С тем мы и разошлись. Не удивили и не озадачили уже прислушавшееся к местному говору ухо новые слова, вставленные в короткие речи-приветствия. Знал я уже давно, что Мурманом зовется тот берег океана, который потянулся от Белого моря на запад мимо Колы к норвежской границе и на который съезжаются все поморы для ловли трески — спасительного продукта для пищи, заменяющего легко и благодетельно всякого рода хлеб, который в северных краях не родится.
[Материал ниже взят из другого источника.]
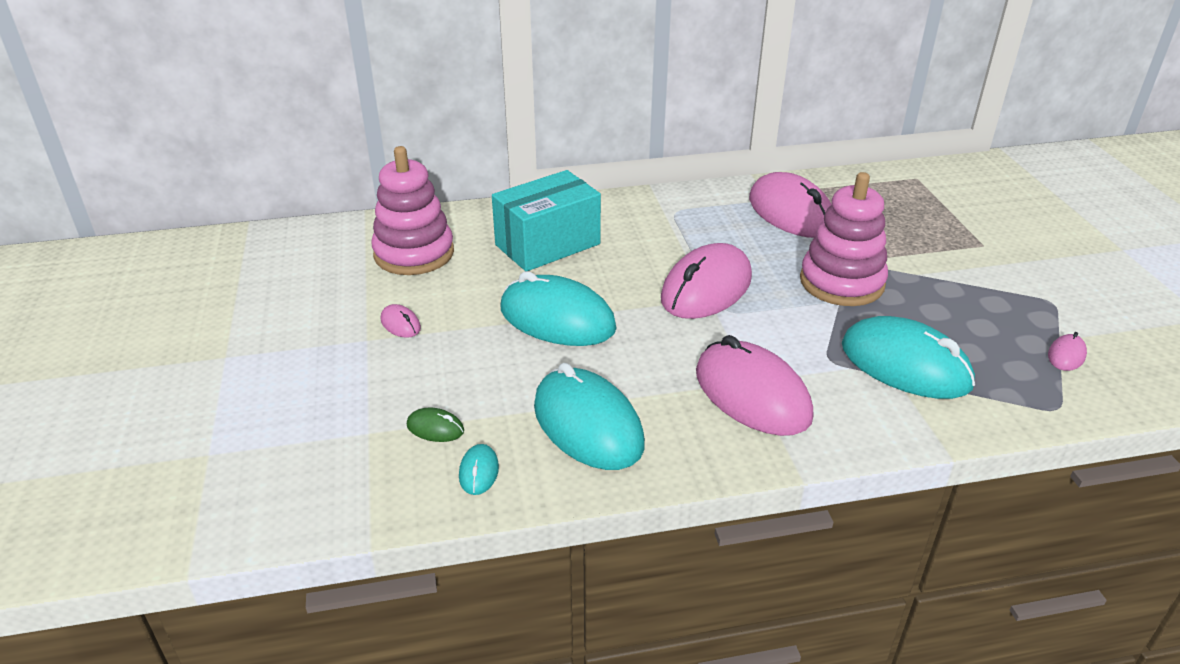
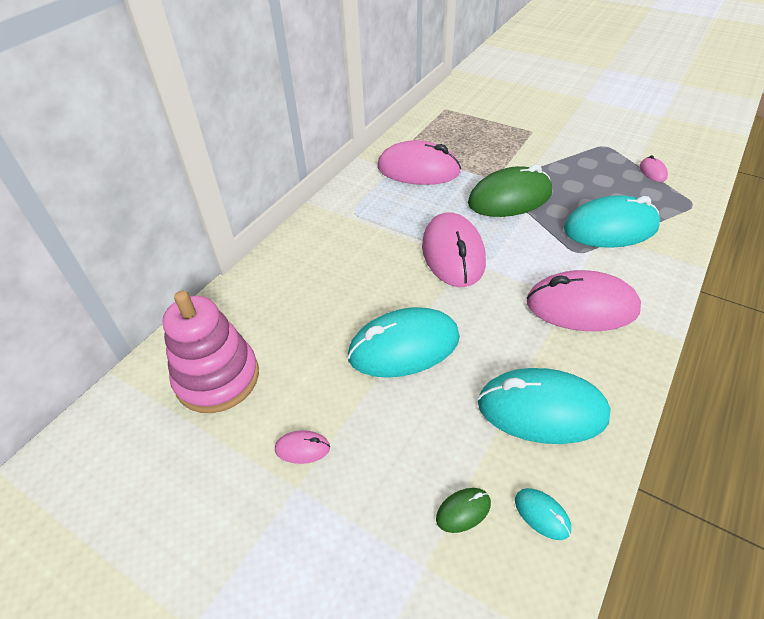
camera: 45 degrees left, 10 degrees up
turquoise box [492,170,601,271] -> none
pink stacking toy [800,172,888,306] -> green mouse [468,164,552,217]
Знал я, что городом зовется исключительно один только Архангельск, куда свозится и где продается вся выловленная на океане треска; что морянка — легонький, благодатный, по выражению поморов, ветерок с моря; голомян — даль морская, все, что пошло от берега, который, в свою очередь, носит общее название горы, и что, наконец, с понятием о межонных ветрах соединяется понятие о непостоянстве ветров, дующих летом, когда случается, что ветры обойдут кругом по всем румбам компаса, тогда как осенью морские ветры N, NO и О часто дуют беспрестанно не только по целым дням, но даже и по целым неделям.
На море по-прежнему тишь и гладь, но на дальнем краю, там, где начинается синева горизонта, промелькнуло что-то белое, как будто волны; вот ближе и в какой замечательной непоследовательности одна за другой, то в одном месте, то заметно далеко в другом!
— Что это такое, старик?
— А белуги лещатся: знать, ветер чуют! Спину показывают, целым юровом (стадом) выплыли.
Юрово это так близко, что можно различать все их проделки. Старик-работник не выдержал:
— Белуг-то как есть спихнем: на дороге стали! Любят они дух человеческий — идут на него.
Белухи, высовывая головы, заметно вдыхают в себя воздух, издавая при этом неприятные для уха звуки, наподобие свиного хрюканья, и прячут головы в воду, выгибая при этом свои горбатые, серебристые, как вешний снег, спины.